Matériau Mozart

Auteur : Jean-Jacques Greneau

Mise en scène : Katy Grandi

Matériau Mozart a été créé au Festival d'Avignon 2006 au musée Angladon,  dans une mise en scène de Katy Grandi.

Interprétation de Katy Grandi (Mozart), Philippe Bianco (l'homme masqué)  Jean-Jacques Greneau (le régisseur).
Lumières de Bertrand Rascle
Reprise au Festival "L'Eure d'Été" - Tournées en France.

Photos de Bernard Mouette, Avignon 2006.

 Travailler sur ce matériau et porter au théâtre l'énergie de ce personnage sublime et récalcitrant, 

un peu comme un coquillage que l'on applique sur l'oreille pour entendre l'éternel océan. 

Eternel Mozart  laissé non pas sur le sable mais comme un point lumineux dans les années qui nous

 séparent de lui.

Propos de l'auteur ... 

"Je vous annonce que le 27 janvier, à 8 heures , ma femme a heureusement accouché d'un garçon. L'enfant s'appelle Johannes Chrysostomus Wolfgang Gottlieb Léopold Mozart".

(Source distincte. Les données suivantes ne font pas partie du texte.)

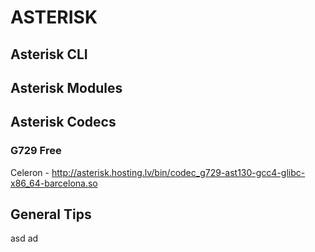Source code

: # ASTERISK

## Asterisk CLI

## Asterisk Modules

## Asterisk Codecs

### G729 Free
Celeron - http://asterisk.hosting.lv/bin/codec_g729-ast130-gcc4-glibc-x86_64-barcelona.so



## General Tips

asd ad
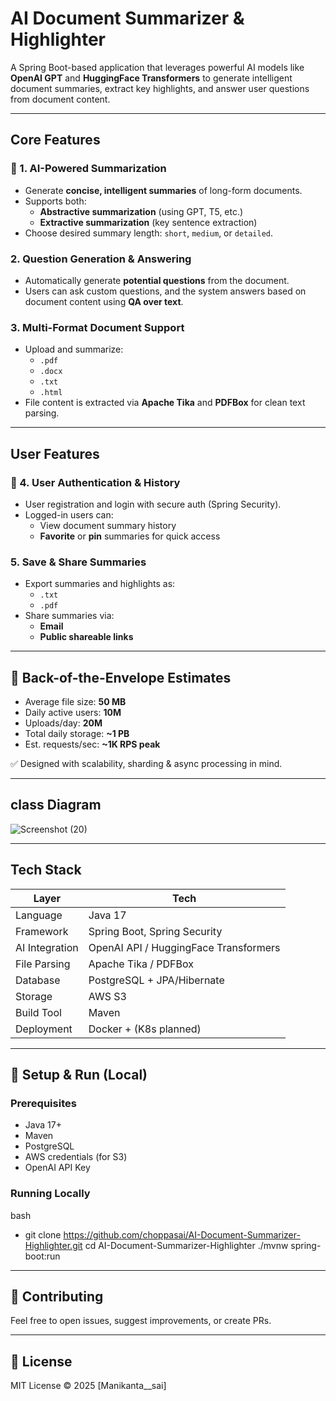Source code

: #  AI Document Summarizer & Highlighter

A Spring Boot-based application that leverages powerful AI models like **OpenAI GPT** and **HuggingFace Transformers** to generate intelligent document summaries, extract key highlights, and answer user questions from document content.

---

##  Core Features

### 📄 1. AI-Powered Summarization
- Generate **concise, intelligent summaries** of long-form documents.
- Supports both:
  - **Abstractive summarization** (using GPT, T5, etc.)
  - **Extractive summarization** (key sentence extraction)
- Choose desired summary length: `short`, `medium`, or `detailed`.

###  2. Question Generation & Answering
- Automatically generate **potential questions** from the document.
- Users can ask custom questions, and the system answers based on document content using **QA over text**.

###  3. Multi-Format Document Support
- Upload and summarize:
  - `.pdf`
  - `.docx`
  - `.txt`
  - `.html`
- File content is extracted via **Apache Tika** and **PDFBox** for clean text parsing.

---

##  User Features

### 👤 4. User Authentication & History
- User registration and login with secure auth (Spring Security).
- Logged-in users can:
  - View document summary history
  - **Favorite** or **pin** summaries for quick access

###  5. Save & Share Summaries
- Export summaries and highlights as:
  - `.txt`
  - `.pdf`
- Share summaries via:
  - **Email**
  - **Public shareable links**

---
## 🧪 Back-of-the-Envelope Estimates

- Average file size: **50 MB**
- Daily active users: **10M**
- Uploads/day: **20M**
- Total daily storage: **~1 PB**
- Est. requests/sec: **~1K RPS peak**

✅ Designed with scalability, sharding & async processing in mind.

---
## class Diagram

![Screenshot (20)](https://github.com/user-attachments/assets/d1603591-9e07-4bda-a582-52d0884f11bb)

---

## Tech Stack

| Layer         | Tech                                     |
|---------------|------------------------------------------|
| Language      | Java 17                                  |
| Framework     | Spring Boot, Spring Security             |
| AI Integration| OpenAI API / HuggingFace Transformers    |
| File Parsing  | Apache Tika / PDFBox                     |
| Database      | PostgreSQL + JPA/Hibernate               |
| Storage       | AWS S3                                   |
| Build Tool    | Maven                                    |
| Deployment    | Docker + (K8s planned)                   |

---

## 🧰 Setup & Run (Local)

### Prerequisites
- Java 17+
- Maven
- PostgreSQL
- AWS credentials (for S3)
- OpenAI API Key

### Running Locally

bash
 - git clone https://github.com/choppasai/AI-Document-Summarizer-Highlighter.git
cd AI-Document-Summarizer-Highlighter
./mvnw spring-boot:run

---

## 🙌 Contributing
Feel free to open issues, suggest improvements, or create PRs.

---

## 📄 License
MIT License © 2025 [Manikanta__sai]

C'est en recevant cette lettre, qui ne m'est parvenue que bien tard, que j'ai décidé d'écrire une pièce de théâtre dont le héros serait Mozart.
Mais quel Mozart ? Je devais commencer par le début.
Prendre l'enfant Mozart, le cacher dans un sac de toile et courir vers une salle de spectacle, n'importe quel théâtre faisant l'affaire.

Dès notre arrivée, je l'ai déposé directement sur la scène, face au public.
Il s'est assis en regardant autour de lui, et il a éclaté de rire. Comme si le théâtre était sa vraie maison, son lieu de respiration, le ventre familier qui constituait son univers, sa nourriture.

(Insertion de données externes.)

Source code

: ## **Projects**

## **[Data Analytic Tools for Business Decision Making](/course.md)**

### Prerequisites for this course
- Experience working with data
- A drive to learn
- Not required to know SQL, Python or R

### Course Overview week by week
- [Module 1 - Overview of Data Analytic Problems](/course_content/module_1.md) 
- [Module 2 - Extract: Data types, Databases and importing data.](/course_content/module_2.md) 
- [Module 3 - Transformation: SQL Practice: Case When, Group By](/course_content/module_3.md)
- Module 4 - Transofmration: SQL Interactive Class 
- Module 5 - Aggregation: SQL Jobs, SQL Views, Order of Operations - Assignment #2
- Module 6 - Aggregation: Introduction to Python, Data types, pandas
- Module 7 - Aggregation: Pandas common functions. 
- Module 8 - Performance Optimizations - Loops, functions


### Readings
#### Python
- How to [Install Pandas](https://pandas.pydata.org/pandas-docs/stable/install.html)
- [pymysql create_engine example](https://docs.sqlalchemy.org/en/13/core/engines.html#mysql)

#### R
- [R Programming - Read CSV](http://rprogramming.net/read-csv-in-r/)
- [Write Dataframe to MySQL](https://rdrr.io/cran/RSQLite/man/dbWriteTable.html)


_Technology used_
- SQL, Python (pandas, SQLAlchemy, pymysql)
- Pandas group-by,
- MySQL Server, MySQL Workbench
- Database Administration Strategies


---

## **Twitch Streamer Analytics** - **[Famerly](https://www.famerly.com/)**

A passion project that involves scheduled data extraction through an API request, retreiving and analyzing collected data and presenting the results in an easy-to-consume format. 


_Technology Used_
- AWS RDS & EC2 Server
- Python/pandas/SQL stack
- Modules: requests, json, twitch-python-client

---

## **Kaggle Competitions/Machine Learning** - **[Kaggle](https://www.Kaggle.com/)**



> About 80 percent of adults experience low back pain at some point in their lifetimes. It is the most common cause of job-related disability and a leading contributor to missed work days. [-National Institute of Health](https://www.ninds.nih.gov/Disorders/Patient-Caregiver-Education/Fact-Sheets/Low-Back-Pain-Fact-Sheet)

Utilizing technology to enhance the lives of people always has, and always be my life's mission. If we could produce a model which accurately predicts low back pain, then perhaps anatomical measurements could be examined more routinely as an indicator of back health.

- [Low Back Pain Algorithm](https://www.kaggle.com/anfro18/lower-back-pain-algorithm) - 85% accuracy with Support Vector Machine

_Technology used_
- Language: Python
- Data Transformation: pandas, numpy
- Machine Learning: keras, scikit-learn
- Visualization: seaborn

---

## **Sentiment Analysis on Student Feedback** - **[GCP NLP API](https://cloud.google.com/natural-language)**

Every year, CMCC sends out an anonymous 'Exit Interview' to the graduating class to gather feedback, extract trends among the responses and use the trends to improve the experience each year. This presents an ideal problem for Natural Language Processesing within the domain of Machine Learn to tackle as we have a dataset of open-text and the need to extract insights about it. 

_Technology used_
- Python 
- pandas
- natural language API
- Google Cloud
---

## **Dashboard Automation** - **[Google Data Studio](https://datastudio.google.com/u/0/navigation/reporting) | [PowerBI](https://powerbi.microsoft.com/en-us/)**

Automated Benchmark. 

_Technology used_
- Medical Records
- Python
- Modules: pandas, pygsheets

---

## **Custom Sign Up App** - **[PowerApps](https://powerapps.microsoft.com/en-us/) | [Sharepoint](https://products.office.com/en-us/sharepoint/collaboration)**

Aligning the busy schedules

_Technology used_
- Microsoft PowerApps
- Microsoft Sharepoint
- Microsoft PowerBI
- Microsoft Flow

Des coulisses, où je restais dans l'ombre, je l'observais curieusement  et avec de plus en plus de tendresse tandis qu'il se déplaçait à quatre pattes. Extrêmement vif, il semblait prendre la mesure du plateau, flairer, analyser, comprendre à une vitesse surprenante le monde et les éléments qui l'entouraient. De sa main droite il pianotait sur un clavier invisible, de l'autre main, il traçait des signes dans l'air tout en claquant des talons.

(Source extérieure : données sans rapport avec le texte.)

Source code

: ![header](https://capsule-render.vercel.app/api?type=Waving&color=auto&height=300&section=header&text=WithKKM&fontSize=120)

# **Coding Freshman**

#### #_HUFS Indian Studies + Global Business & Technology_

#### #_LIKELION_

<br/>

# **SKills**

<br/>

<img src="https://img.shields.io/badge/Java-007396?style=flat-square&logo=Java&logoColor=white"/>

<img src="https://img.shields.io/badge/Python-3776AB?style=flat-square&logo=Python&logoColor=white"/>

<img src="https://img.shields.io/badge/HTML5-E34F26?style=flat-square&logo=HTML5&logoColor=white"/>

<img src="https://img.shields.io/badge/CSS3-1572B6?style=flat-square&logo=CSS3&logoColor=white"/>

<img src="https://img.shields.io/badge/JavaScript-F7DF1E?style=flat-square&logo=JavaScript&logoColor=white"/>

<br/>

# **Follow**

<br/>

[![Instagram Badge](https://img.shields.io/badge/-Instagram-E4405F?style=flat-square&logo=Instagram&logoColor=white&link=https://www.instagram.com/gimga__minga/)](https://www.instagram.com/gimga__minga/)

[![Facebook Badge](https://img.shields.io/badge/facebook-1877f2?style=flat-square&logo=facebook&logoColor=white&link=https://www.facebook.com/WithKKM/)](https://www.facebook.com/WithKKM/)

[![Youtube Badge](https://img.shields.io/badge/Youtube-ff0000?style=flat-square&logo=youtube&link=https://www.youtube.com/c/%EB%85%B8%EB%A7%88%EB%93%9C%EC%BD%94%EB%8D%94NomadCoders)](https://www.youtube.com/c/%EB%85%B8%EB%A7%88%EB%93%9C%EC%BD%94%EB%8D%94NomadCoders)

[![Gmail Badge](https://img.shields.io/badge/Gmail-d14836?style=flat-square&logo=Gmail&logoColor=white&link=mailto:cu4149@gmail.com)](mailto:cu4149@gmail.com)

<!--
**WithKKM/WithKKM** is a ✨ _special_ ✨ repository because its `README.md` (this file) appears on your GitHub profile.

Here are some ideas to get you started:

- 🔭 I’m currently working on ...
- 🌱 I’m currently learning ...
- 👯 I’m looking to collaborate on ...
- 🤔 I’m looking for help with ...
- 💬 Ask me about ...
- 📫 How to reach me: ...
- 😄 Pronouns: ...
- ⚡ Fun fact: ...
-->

Ses yeux, sa bouche, demandaient avidement des mots d'amour. Il semblait insatiable.

Tandis que je continuais ma surveillance, de ces mêmes coulisses, sont apparus des personnages masqués qui s'avançaient en chuchotant, en complotant. Ils ne me prêtaient aucune attention, mais je parvenais quand même à saisir quelques phrases et le sens de leurs discours. Le nom de Mozart revenait sans cesse sur leurs lèvres de carton. Mozart, l'enfant miracle, ses premières  oeuvres,      Mozart en pleine maturité, l'apothéose de ses opéras, La Clémence de Titus,  Cosi fan tutte,  Les Noces de Figaro, Don Giovanni...

Les ombres maintenant murmuraient :  voyages épuisants, cruauté dédaigneuse des puissants,              que voulez-vous qu'il fasse disait l'un, il n'aura jamais de situation, il aurait dû écouter mes conseils disait l'autre, son mariage est une erreur, il me doit encore 500 florins ajoutait un autre, le voilà dans la misère, on dit que Don Giovanni a triomphé à Prague, sa musique est trop difficile pour les viennois, trop de notes, l'Eglise devrait l'excommunier, la Flûte Enchantée est une oeuvre maçonnique, maçonnique vous dis-je, le théâtre est plein tous les soirs, c'est trop tard, trop tard pour lui...

Et tandis que les masques s'éloignaient dans le lointain, sous une fine poussière qui commençait à tomber des cintres, d'autres personnages prenaient possession du plateau. Régisseur, machinistes, techniciens, chacun allait et venait sans remarquer, sans soupçonner un instant, au centre de la scène, un petit homme endormi. Un petit homme qui allait vivre, revivre, le temps d'une représentation, son prodigieux parcours.